Glass v Acrylic in Interior Design
These two materials can look really similar but have quite different characteristics in terms of manufacturing and different uses.
Glass can be prone to chipping at the edges and is heavy which makes it delicate to handle and ‘acrylic’ which most of us know by the trade name Perspex is less delicate to handle but can scratch more easily. Both are used for furniture making, screening and for staircases.

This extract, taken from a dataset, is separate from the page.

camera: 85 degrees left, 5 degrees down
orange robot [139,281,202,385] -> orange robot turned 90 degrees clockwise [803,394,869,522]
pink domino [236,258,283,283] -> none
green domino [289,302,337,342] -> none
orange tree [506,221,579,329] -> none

I have had a bespoke desk made in the past by the glass sculptor Danny Lane. He bolts sheets of glass together to form a laminated block and then chips away at the edges and sands them down so that they are jagged but not sharp. He is actually using the brittle nature of the glass edge in a decorative way. His furniture and decorative walls get their beauty from light reflecting off the edge of the layers and the green transparent glow. This is quite unique and stunning furniture but not the sort of thing you would choose if you had toddlers around who might walk into it or if you are planning a house move within a few years as the desk we had made was supported by a steel beam and bolted to the floor.
Acrylic is generally considered a better material to use if you have young children around as it is more flexible. If children bump into it the impact is a little less painful and it is less likely to shatter.
Amok designed a child’s 2 storey bed / playroom with a slide that had an ‘acrylic glass’ balustrade and upper barrier and gate which worked really well. The upper level was a play platform / sleeping area and had a slide so the barrier meant that they could play / sleep and slide safely.
We have also used acrylic light boxes that are generally used to make shop signs as decorative wall lighting for an entrance hall. We covered the boxes in 2 layers of different coloured opaque silks and it created a really interesting light effect. In different locations you saw different colours from the silk shining through giving a sort of 2 tone effect.
Glass however does have a beauty to it as it is far more reflective than acrylic. This gives it a precious quality in its natural green colour or in the ‘low mercury’ option where the glass edge appears more clear.
Acrylic and glass are often used together so that both of their qualities can be maximised. For example in the bespoke elliptical glass stairs that we had made for a penthouse apartment the entire stair was glass. Laminated treads to increase the glass strength in compression and sandblasted for grip. Except acrylic for the ninety degree curved balustrades as these would have been incredibly expensive to produce from glass.
‘Fusion glass’ make some incredible glass screens where fabrics are laminated in acrylic between glass sheets to make decorative and strong wall panels. They also make pure glass panels where any pattern of your choice can be imprinted into the screen with sand to create a beautiful textured panel or wall.